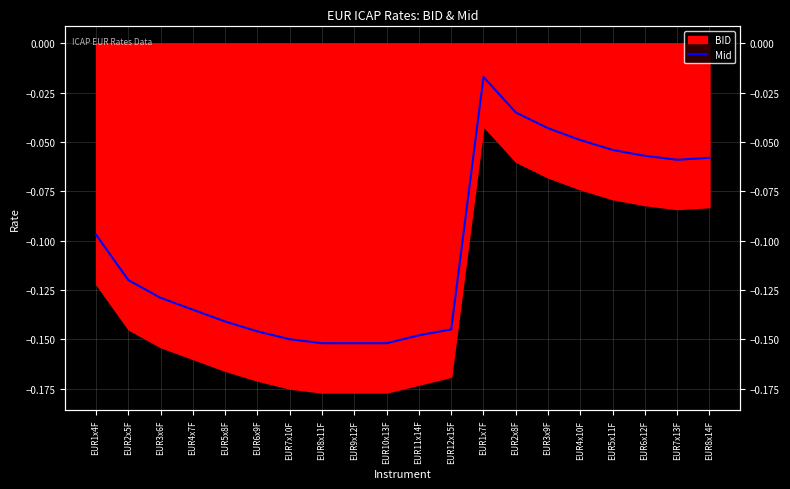

What is the label of the 15th point from the left?

EUR3x9F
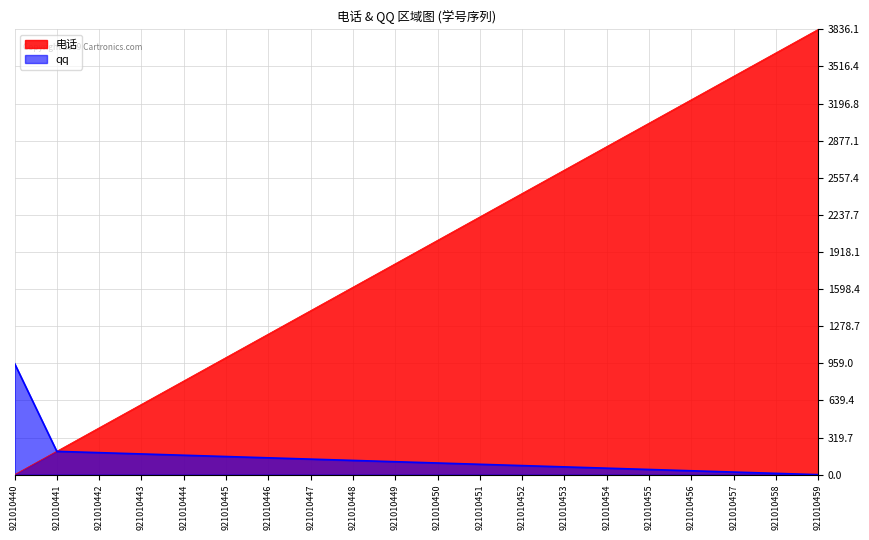

What is the difference between the highest and lowest values at 921010452?

2344.7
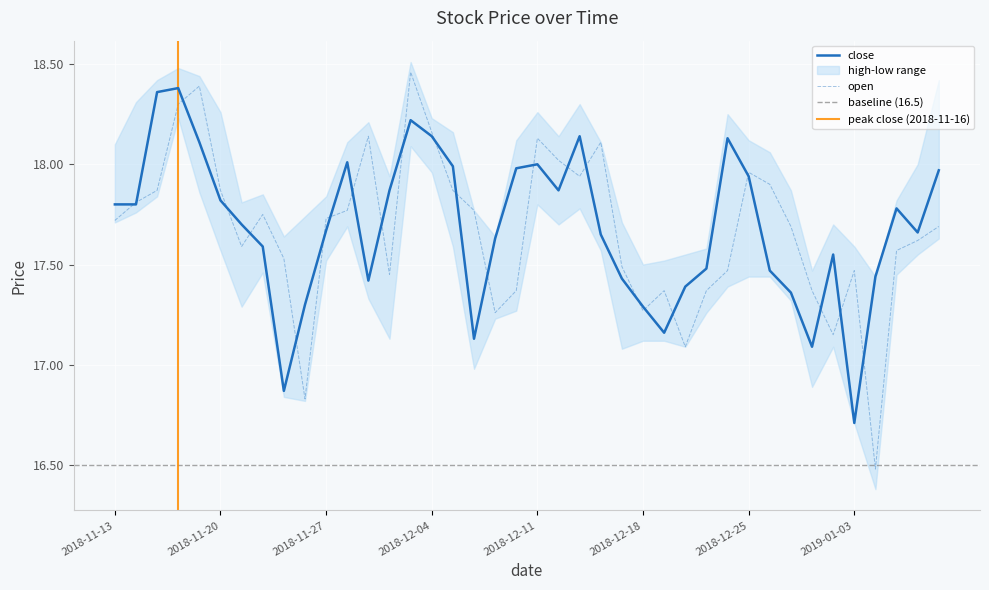

Rank the categories by close value from highest to lowest.

2018-11-16, 2018-11-15, 2018-12-03, 2018-12-04, 2018-12-13, 2018-12-24, 2018-11-19, 2018-11-28, 2018-12-11, 2018-12-05, 2018-12-10, 2019-01-09, 2018-12-25, 2018-11-30, 2018-12-12, 2018-11-20, 2018-11-13, 2018-11-14, 2019-01-07, 2018-11-21, 2018-11-27, 2019-01-08, 2018-12-14, 2018-12-07, 2018-11-22, 2019-01-02, 2018-12-21, 2018-12-26, 2019-01-04, 2018-12-17, 2018-11-29, 2018-12-20, 2018-12-27, 2018-11-26, 2018-12-18, 2018-12-19, 2018-12-06, 2018-12-28, 2018-11-23, 2019-01-03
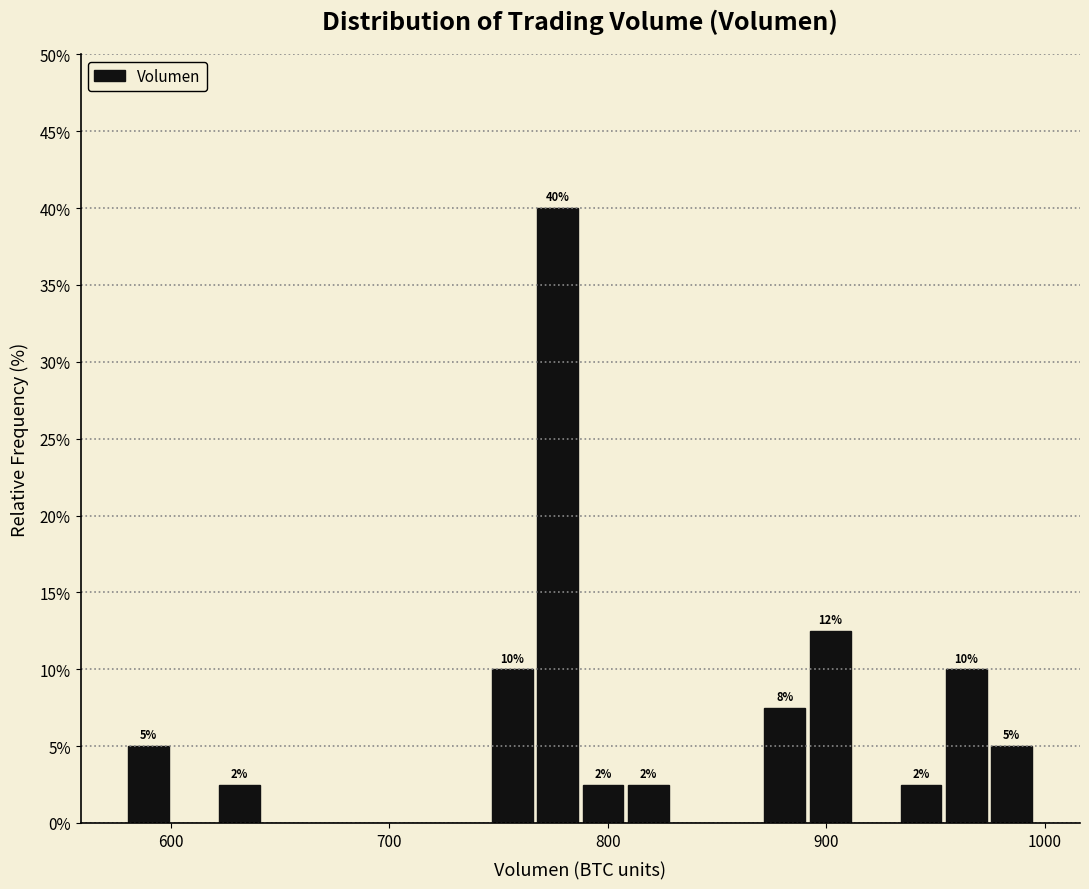

Around what value on the x-axis is the tallest bar? Give the approximate position of its centre, as read against the axis.

780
■ ■ ■
#### [Work to be completed]
Reproduce all of the material above with "x-axis" changed to "horizontal axis" and everything else left as it is, omitting the pictures.

#### [Reply to the exercise]
What is the label of the 15th point from the left?

EUR3x9F

What is the difference between the highest and lowest values at 921010452?

2344.7

Rank the categories by close value from highest to lowest.

2018-11-16, 2018-11-15, 2018-12-03, 2018-12-04, 2018-12-13, 2018-12-24, 2018-11-19, 2018-11-28, 2018-12-11, 2018-12-05, 2018-12-10, 2019-01-09, 2018-12-25, 2018-11-30, 2018-12-12, 2018-11-20, 2018-11-13, 2018-11-14, 2019-01-07, 2018-11-21, 2018-11-27, 2019-01-08, 2018-12-14, 2018-12-07, 2018-11-22, 2019-01-02, 2018-12-21, 2018-12-26, 2019-01-04, 2018-12-17, 2018-11-29, 2018-12-20, 2018-12-27, 2018-11-26, 2018-12-18, 2018-12-19, 2018-12-06, 2018-12-28, 2018-11-23, 2019-01-03

Around what value on the horizontal axis is the tallest bar? Give the approximate position of its centre, as read against the axis.

780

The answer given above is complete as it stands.